En tout cas, le phénomène de la chaos fashion en dit long sur qui nous sommes et ce que nous ressentons. Les tendances apparaissent et disparaissent, car, à l’instar de la pop culture et de la musique, la mode est le reflet de la société. Le chaos dressing est le reflet du chaos dans nos têtes, de l’insécurité, mais aussi d’un désir de plaisir et de liberté. Sean Monahan, le gourou américain des tendances qui avait prédit le “normcore” (sneakers New Balance, dad & mom jeans, vêtements ultra basiques pour composer une sorte d’anti style), observe un changement clair dans la façon dont les gens s’habillent. Selon lui, l’ère des coûteux vêtements à logo est en grande partie révolue. Il prédit un retour à une culture de la mode plus fragmentée. Et aussi au style de musique rock jouant sur la même ironie visuelle que dans les années 80 ou 90. Monahan parle d’un “vibe shift”.

Le chaos dressing est le reflet du chaos dans nos têtes, de l’insécurité, mais aussi d’un désir de plaisir et de liberté.

Certains reviendront au style “indie sleaze” (le vintage désordonné des nillies). D’autres commenceront à s’habiller de manière tout aussi décontractée, mais dans un nouveau genre de grunge (hey, Brad!). Le grunge 2.0 est une version plus luxueuse du grunge nineties, destinée à ceux qui souhaitent rester en mode gobelin sans complexe, mais avec style. On verra bien.

Marie Kondo

Autoriser le chaos dans sa vie serait-il le nouveau zen? Ce n’est pas un hasard si Marie Kondo, la grande prêtresse millennial de la maison bien rangée, a assoupli ses rigoureuses règles de rangement et laissé le chaos entrer dans sa vie et sa maison. Espérons que Marie a compris que les enfants, les adolescents, le télétravail et la vie de famille (bref, la vie tout court) impliquent une dose de chaos. Certaines choses, malheureusement (ou heureusement), échappent à notre contrôle.

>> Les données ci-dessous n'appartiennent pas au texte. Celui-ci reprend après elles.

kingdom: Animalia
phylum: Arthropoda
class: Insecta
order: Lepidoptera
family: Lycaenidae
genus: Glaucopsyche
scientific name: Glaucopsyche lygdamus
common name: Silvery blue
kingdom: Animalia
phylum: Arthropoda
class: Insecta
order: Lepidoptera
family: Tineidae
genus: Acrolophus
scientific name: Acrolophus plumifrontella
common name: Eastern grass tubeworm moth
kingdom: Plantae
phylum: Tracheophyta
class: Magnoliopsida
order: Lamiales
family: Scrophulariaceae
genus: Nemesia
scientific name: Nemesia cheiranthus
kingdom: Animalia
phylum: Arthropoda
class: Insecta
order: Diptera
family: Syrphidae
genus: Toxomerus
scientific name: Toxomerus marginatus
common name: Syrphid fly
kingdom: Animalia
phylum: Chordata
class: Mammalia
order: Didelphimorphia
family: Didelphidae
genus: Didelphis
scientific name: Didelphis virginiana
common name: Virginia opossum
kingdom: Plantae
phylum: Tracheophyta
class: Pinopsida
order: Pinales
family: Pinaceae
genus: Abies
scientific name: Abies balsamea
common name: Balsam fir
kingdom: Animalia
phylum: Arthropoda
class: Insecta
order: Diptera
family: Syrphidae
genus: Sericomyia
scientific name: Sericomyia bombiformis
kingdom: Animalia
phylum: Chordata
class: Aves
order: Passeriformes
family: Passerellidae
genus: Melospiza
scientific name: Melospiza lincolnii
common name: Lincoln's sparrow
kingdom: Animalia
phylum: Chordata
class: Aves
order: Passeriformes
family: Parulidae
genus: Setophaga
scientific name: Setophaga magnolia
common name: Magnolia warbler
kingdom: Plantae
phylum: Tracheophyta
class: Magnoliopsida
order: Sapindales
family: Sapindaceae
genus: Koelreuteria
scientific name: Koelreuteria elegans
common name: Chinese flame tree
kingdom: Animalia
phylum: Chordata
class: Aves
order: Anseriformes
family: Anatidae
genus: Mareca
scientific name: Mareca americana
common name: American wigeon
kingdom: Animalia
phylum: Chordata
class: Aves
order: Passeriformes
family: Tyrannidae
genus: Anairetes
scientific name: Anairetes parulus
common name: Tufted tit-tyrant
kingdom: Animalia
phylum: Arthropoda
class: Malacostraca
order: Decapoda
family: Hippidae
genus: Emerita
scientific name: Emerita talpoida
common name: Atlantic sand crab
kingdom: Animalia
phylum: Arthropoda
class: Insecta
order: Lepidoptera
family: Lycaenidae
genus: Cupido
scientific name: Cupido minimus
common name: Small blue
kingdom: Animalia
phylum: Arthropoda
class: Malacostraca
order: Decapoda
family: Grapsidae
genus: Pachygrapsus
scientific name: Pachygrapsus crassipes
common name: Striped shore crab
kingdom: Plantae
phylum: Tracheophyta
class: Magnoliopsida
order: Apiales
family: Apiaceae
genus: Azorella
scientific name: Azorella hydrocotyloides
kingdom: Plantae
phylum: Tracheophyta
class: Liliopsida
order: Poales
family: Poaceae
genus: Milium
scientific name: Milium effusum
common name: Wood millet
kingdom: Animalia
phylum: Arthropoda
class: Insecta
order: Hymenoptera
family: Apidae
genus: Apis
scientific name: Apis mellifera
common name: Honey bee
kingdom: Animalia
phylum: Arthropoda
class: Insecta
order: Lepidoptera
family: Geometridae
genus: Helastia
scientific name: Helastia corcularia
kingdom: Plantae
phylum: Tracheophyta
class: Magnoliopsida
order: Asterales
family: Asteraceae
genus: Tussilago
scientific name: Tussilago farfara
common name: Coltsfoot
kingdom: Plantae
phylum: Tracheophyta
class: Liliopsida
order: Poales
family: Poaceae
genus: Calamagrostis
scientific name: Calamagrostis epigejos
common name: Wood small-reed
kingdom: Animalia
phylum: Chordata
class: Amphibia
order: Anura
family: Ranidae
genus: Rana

Même Marie Kondo, l’influenceuse millennial à la maison bien rangée, se laisse (doucement) aller au chaos.
Même Marie Kondo, l’influenceuse millennial à la maison bien rangée, se laisse (doucement) aller au chaos.
©Courtesy of Marie Kondo

Soit on accepte ce chaos, soit on devient profondément malheureux. Ceux qui sont capables d’aller encore plus loin et de célébrer le chaos lui découvriront sans doute même des vertus. Alors, pour le moment du moins, vive le n’importe quoi! Et vive le je-m’en-foutiste qui sommeille en chacun de nous!